§ **ABOUT THIS TASK**: When you reach the line containing "would have given" in the entries below, start writing out each line exactly, and stop after the line containing "But whoever drinks".
─── MATERIAL SHOWN
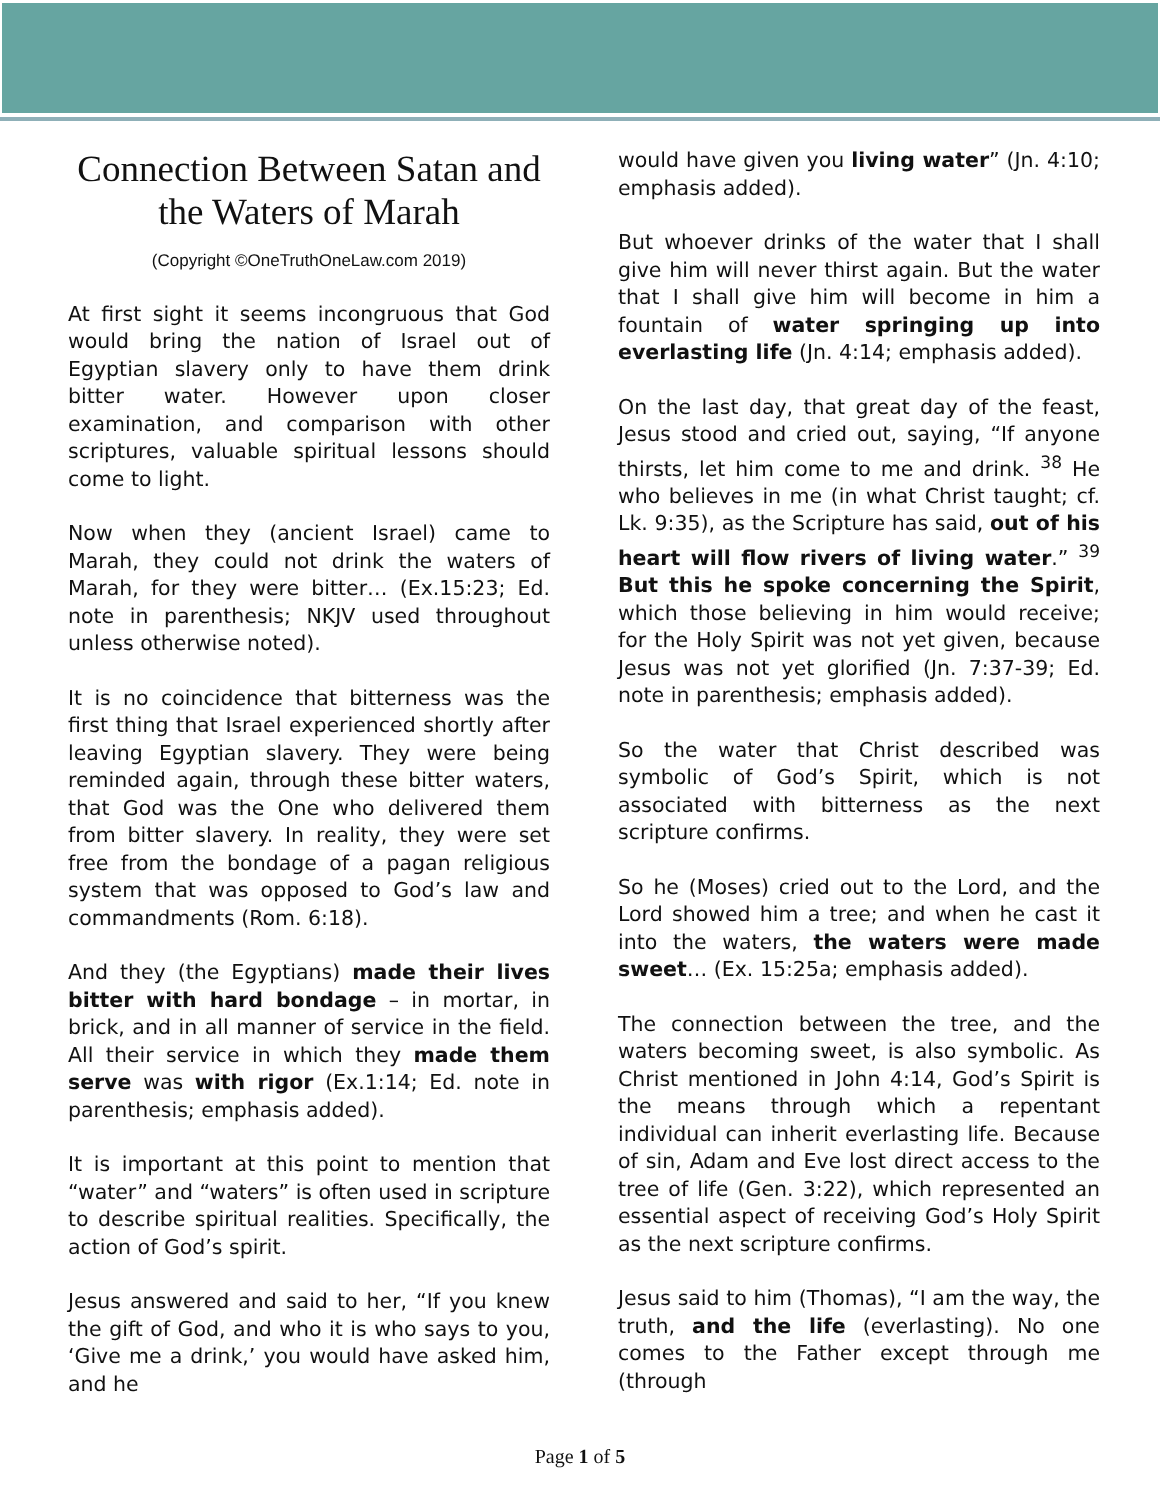Connection Between Satan and the Waters of Marah
(Copyright ©OneTruthOneLaw.com 2019)
At first sight it seems incongruous that God would bring the nation of Israel out of Egyptian slavery only to have them drink bitter water. However upon closer examination, and comparison with other scriptures, valuable spiritual lessons should come to light.
Now when they (ancient Israel) came to Marah, they could not drink the waters of Marah, for they were bitter… (Ex.15:23; Ed. note in parenthesis; NKJV used throughout unless otherwise noted).
It is no coincidence that bitterness was the first thing that Israel experienced shortly after leaving Egyptian slavery. They were being reminded again, through these bitter waters, that God was the One who delivered them from bitter slavery. In reality, they were set free from the bondage of a pagan religious system that was opposed to God’s law and commandments (Rom. 6:18).
And they (the Egyptians) made their lives bitter with hard bondage – in mortar, in brick, and in all manner of service in the field. All their service in which they made them serve was with rigor (Ex.1:14; Ed. note in parenthesis; emphasis added).
It is important at this point to mention that “water” and “waters” is often used in scripture to describe spiritual realities. Specifically, the action of God’s spirit.
Jesus answered and said to her, “If you knew the gift of God, and who it is who says to you, ‘Give me a drink,’ you would have asked him, and he
would have given you living water” (Jn. 4:10; emphasis added).
But whoever drinks of the water that I shall give him will never thirst again. But the water that I shall give him will become in him a fountain of water springing up into everlasting life (Jn. 4:14; emphasis added).
On the last day, that great day of the feast, Jesus stood and cried out, saying, “If anyone thirsts, let him come to me and drink. <sup>38</sup> He who believes in me (in what Christ taught; cf. Lk. 9:35), as the Scripture has said, out of his heart will flow rivers of living water.” <sup>39</sup> But this he spoke concerning the Spirit, which those believing in him would receive; for the Holy Spirit was not yet given, because Jesus was not yet glorified (Jn. 7:37-39; Ed. note in parenthesis; emphasis added).
So the water that Christ described was symbolic of God’s Spirit, which is not associated with bitterness as the next scripture confirms.
So he (Moses) cried out to the Lord, and the Lord showed him a tree; and when he cast it into the waters, the waters were made sweet… (Ex. 15:25a; emphasis added).
The connection between the tree, and the waters becoming sweet, is also symbolic. As Christ mentioned in John 4:14, God’s Spirit is the means through which a repentant individual can inherit everlasting life. Because of sin, Adam and Eve lost direct access to the tree of life (Gen. 3:22), which represented an essential aspect of receiving God’s Holy Spirit as the next scripture confirms.
Jesus said to him (Thomas), “I am the way, the truth, and the life (everlasting). No one comes to the Father except through me (through
Page 1 of 5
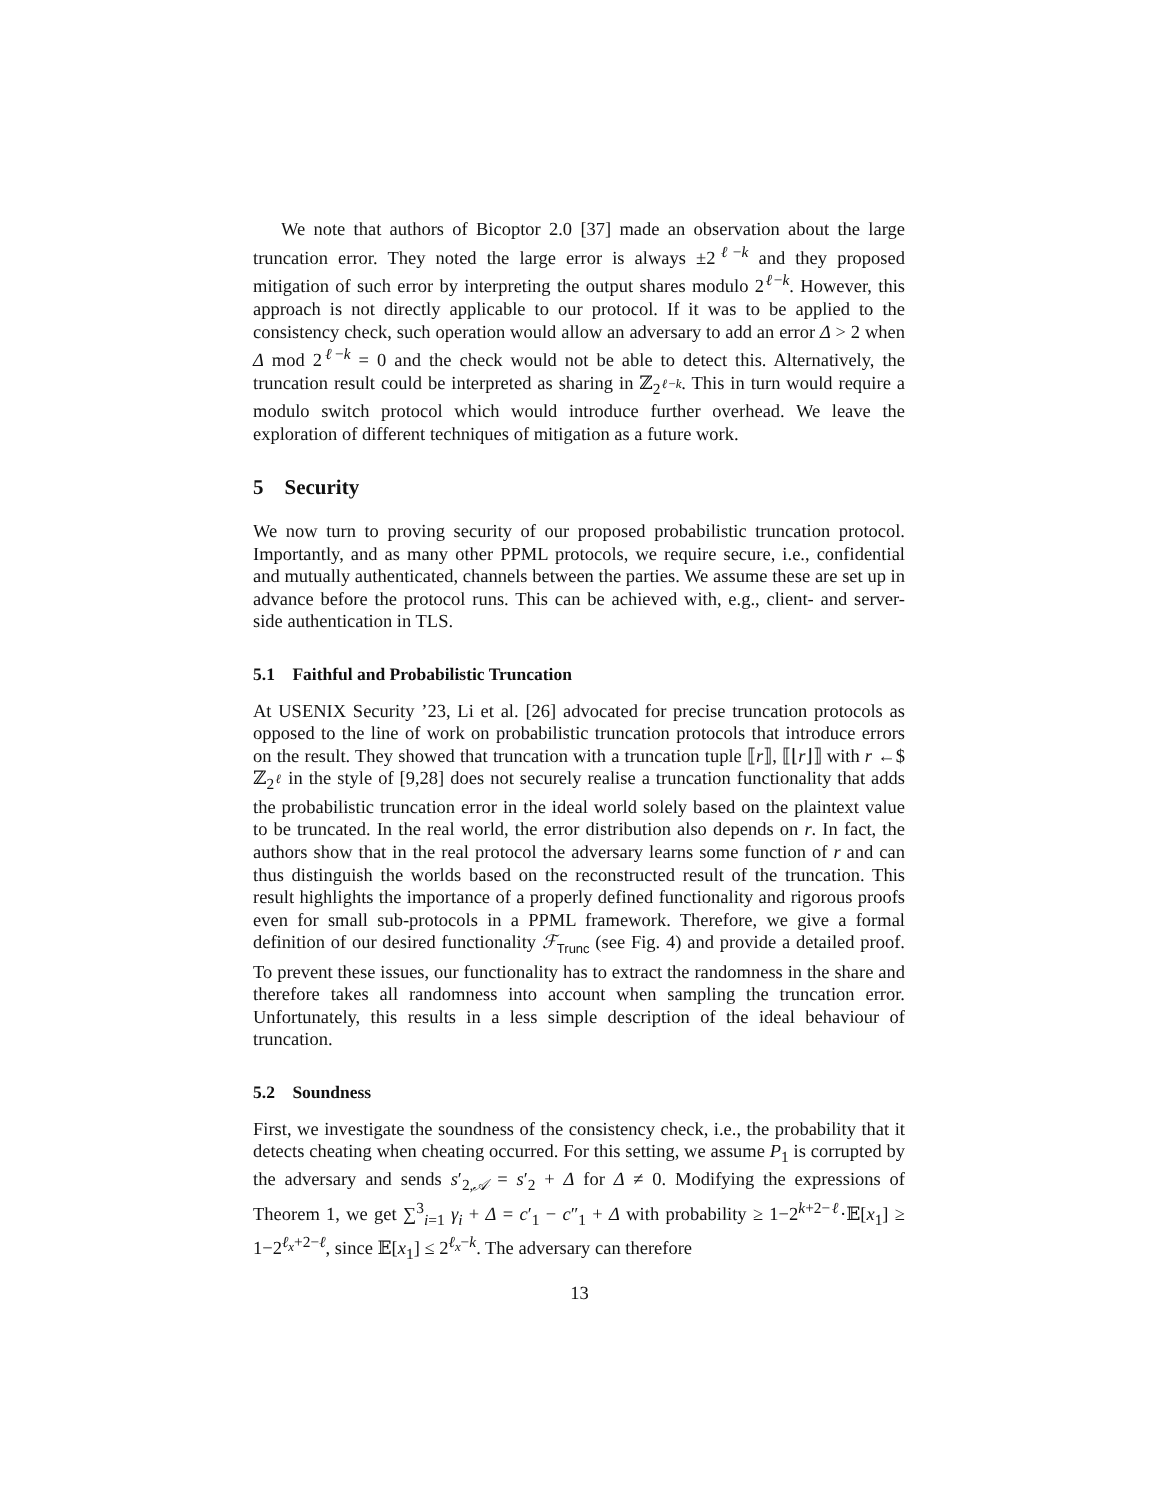We note that authors of Bicoptor 2.0 [37] made an observation about the large truncation error. They noted the large error is always ±2<sup>ℓ−k</sup> and they proposed mitigation of such error by interpreting the output shares modulo 2<sup>ℓ−k</sup>. However, this approach is not directly applicable to our protocol. If it was to be applied to the consistency check, such operation would allow an adversary to add an error Δ > 2 when Δ mod 2<sup>ℓ−k</sup> = 0 and the check would not be able to detect this. Alternatively, the truncation result could be interpreted as sharing in ℤ<sub>2<sup>ℓ−k</sup></sub>. This in turn would require a modulo switch protocol which would introduce further overhead. We leave the exploration of different techniques of mitigation as a future work.
5 Security
We now turn to proving security of our proposed probabilistic truncation protocol. Importantly, and as many other PPML protocols, we require secure, i.e., confidential and mutually authenticated, channels between the parties. We assume these are set up in advance before the protocol runs. This can be achieved with, e.g., client- and server-side authentication in TLS.
5.1 Faithful and Probabilistic Truncation
At USENIX Security ’23, Li et al. [26] advocated for precise truncation protocols as opposed to the line of work on probabilistic truncation protocols that introduce errors on the result. They showed that truncation with a truncation tuple ⟦r⟧, ⟦⌊r⌋⟧ with r ←$ ℤ<sub>2<sup>ℓ</sup></sub> in the style of [9,28] does not securely realise a truncation functionality that adds the probabilistic truncation error in the ideal world solely based on the plaintext value to be truncated. In the real world, the error distribution also depends on r. In fact, the authors show that in the real protocol the adversary learns some function of r and can thus distinguish the worlds based on the reconstructed result of the truncation. This result highlights the importance of a properly defined functionality and rigorous proofs even for small sub-protocols in a PPML framework. Therefore, we give a formal definition of our desired functionality ℱ<sub>Trunc</sub> (see Fig. 4) and provide a detailed proof. To prevent these issues, our functionality has to extract the randomness in the share and therefore takes all randomness into account when sampling the truncation error. Unfortunately, this results in a less simple description of the ideal behaviour of truncation.
5.2 Soundness
First, we investigate the soundness of the consistency check, i.e., the probability that it detects cheating when cheating occurred. For this setting, we assume P<sub>1</sub> is corrupted by the adversary and sends s′<sub>2,𝒜</sub> = s′<sub>2</sub> + Δ for Δ ≠ 0. Modifying the expressions of Theorem 1, we get ∑<sup>3</sup><sub>i=1</sub> γ<sub>i</sub> + Δ = c′<sub>1</sub> − c″<sub>1</sub> + Δ with probability ≥ 1−2<sup>k+2−ℓ</sup>·𝔼[x<sub>1</sub>] ≥ 1−2<sup>ℓ<sub>x</sub>+2−ℓ</sup>, since 𝔼[x<sub>1</sub>] ≤ 2<sup>ℓ<sub>x</sub>−k</sup>. The adversary can therefore
13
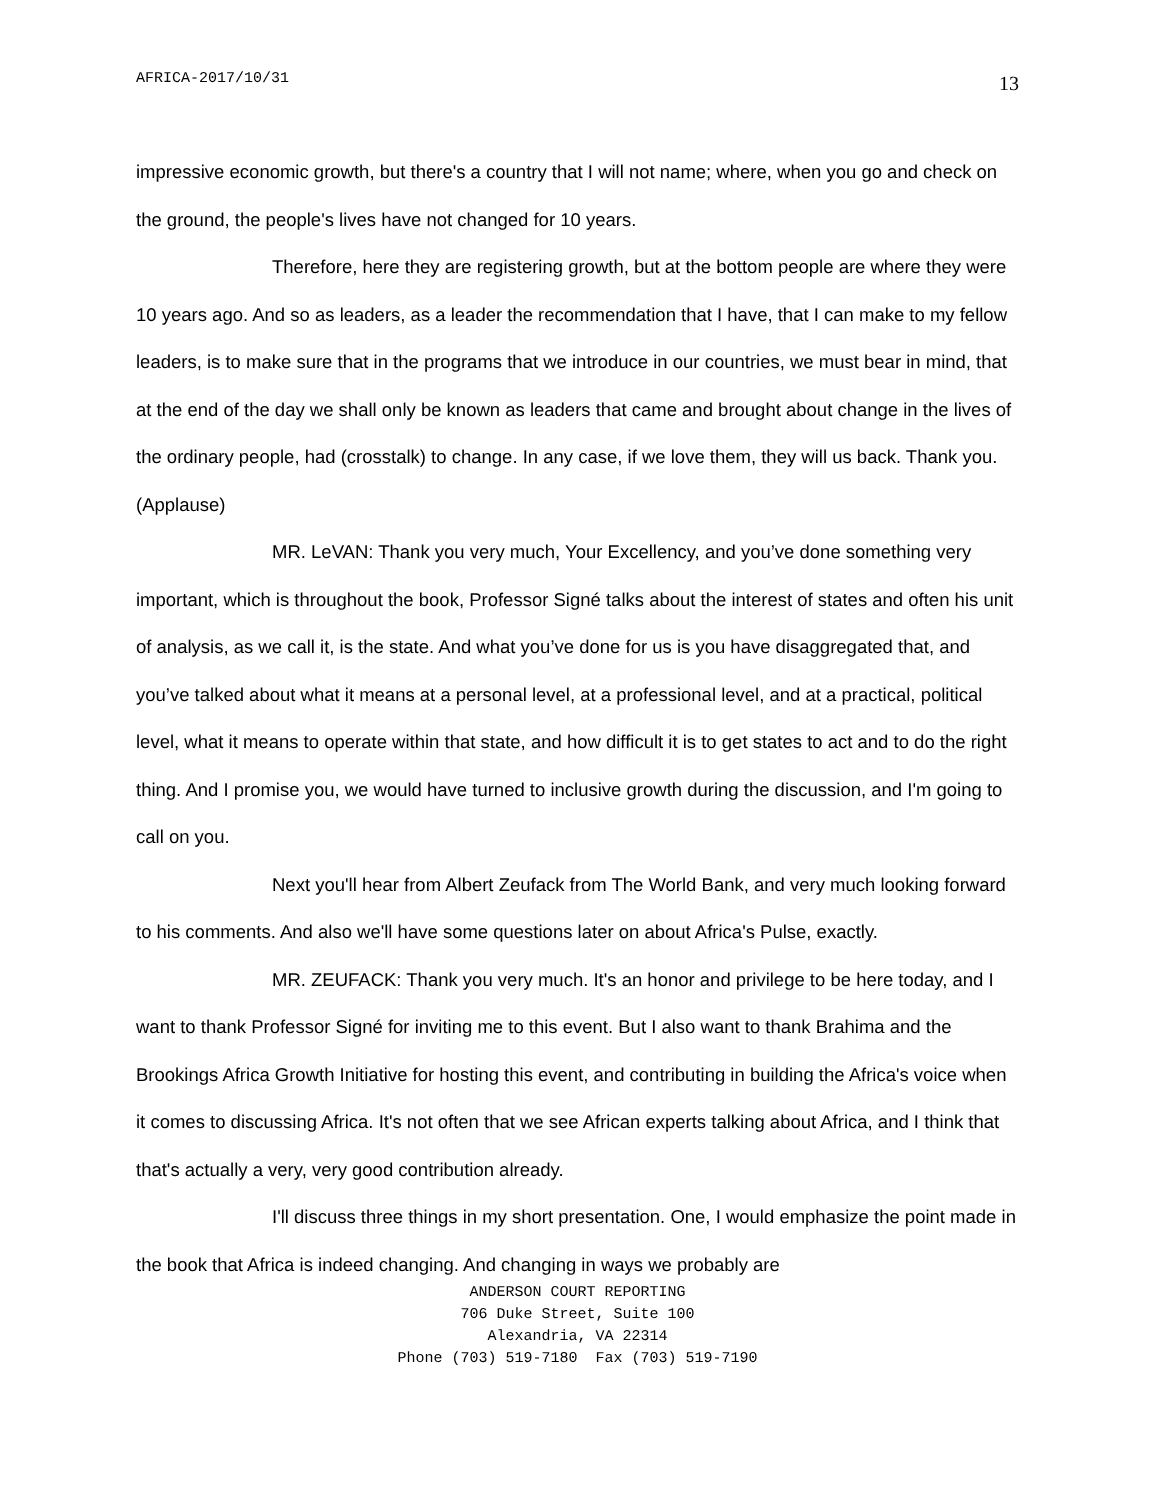AFRICA-2017/10/31 13
impressive economic growth, but there's a country that I will not name; where, when you go and check on the ground, the people's lives have not changed for 10 years.
Therefore, here they are registering growth, but at the bottom people are where they were 10 years ago. And so as leaders, as a leader the recommendation that I have, that I can make to my fellow leaders, is to make sure that in the programs that we introduce in our countries, we must bear in mind, that at the end of the day we shall only be known as leaders that came and brought about change in the lives of the ordinary people, had (crosstalk) to change. In any case, if we love them, they will us back. Thank you. (Applause)
MR. LeVAN: Thank you very much, Your Excellency, and you’ve done something very important, which is throughout the book, Professor Signé talks about the interest of states and often his unit of analysis, as we call it, is the state. And what you’ve done for us is you have disaggregated that, and you’ve talked about what it means at a personal level, at a professional level, and at a practical, political level, what it means to operate within that state, and how difficult it is to get states to act and to do the right thing. And I promise you, we would have turned to inclusive growth during the discussion, and I'm going to call on you.
Next you'll hear from Albert Zeufack from The World Bank, and very much looking forward to his comments. And also we'll have some questions later on about Africa's Pulse, exactly.
MR. ZEUFACK: Thank you very much. It's an honor and privilege to be here today, and I want to thank Professor Signé for inviting me to this event. But I also want to thank Brahima and the Brookings Africa Growth Initiative for hosting this event, and contributing in building the Africa's voice when it comes to discussing Africa. It's not often that we see African experts talking about Africa, and I think that that's actually a very, very good contribution already.
I'll discuss three things in my short presentation. One, I would emphasize the point made in the book that Africa is indeed changing. And changing in ways we probably are
ANDERSON COURT REPORTING
706 Duke Street, Suite 100
Alexandria, VA 22314
Phone (703) 519-7180 Fax (703) 519-7190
──────
§ **FINISHED TASK**:
would have given you living water” (Jn. 4:10; emphasis added).
But whoever drinks of the water that I shall give him will never thirst again. But the water that I shall give him will become in him a fountain of water springing up into everlasting life (Jn. 4:14; emphasis added).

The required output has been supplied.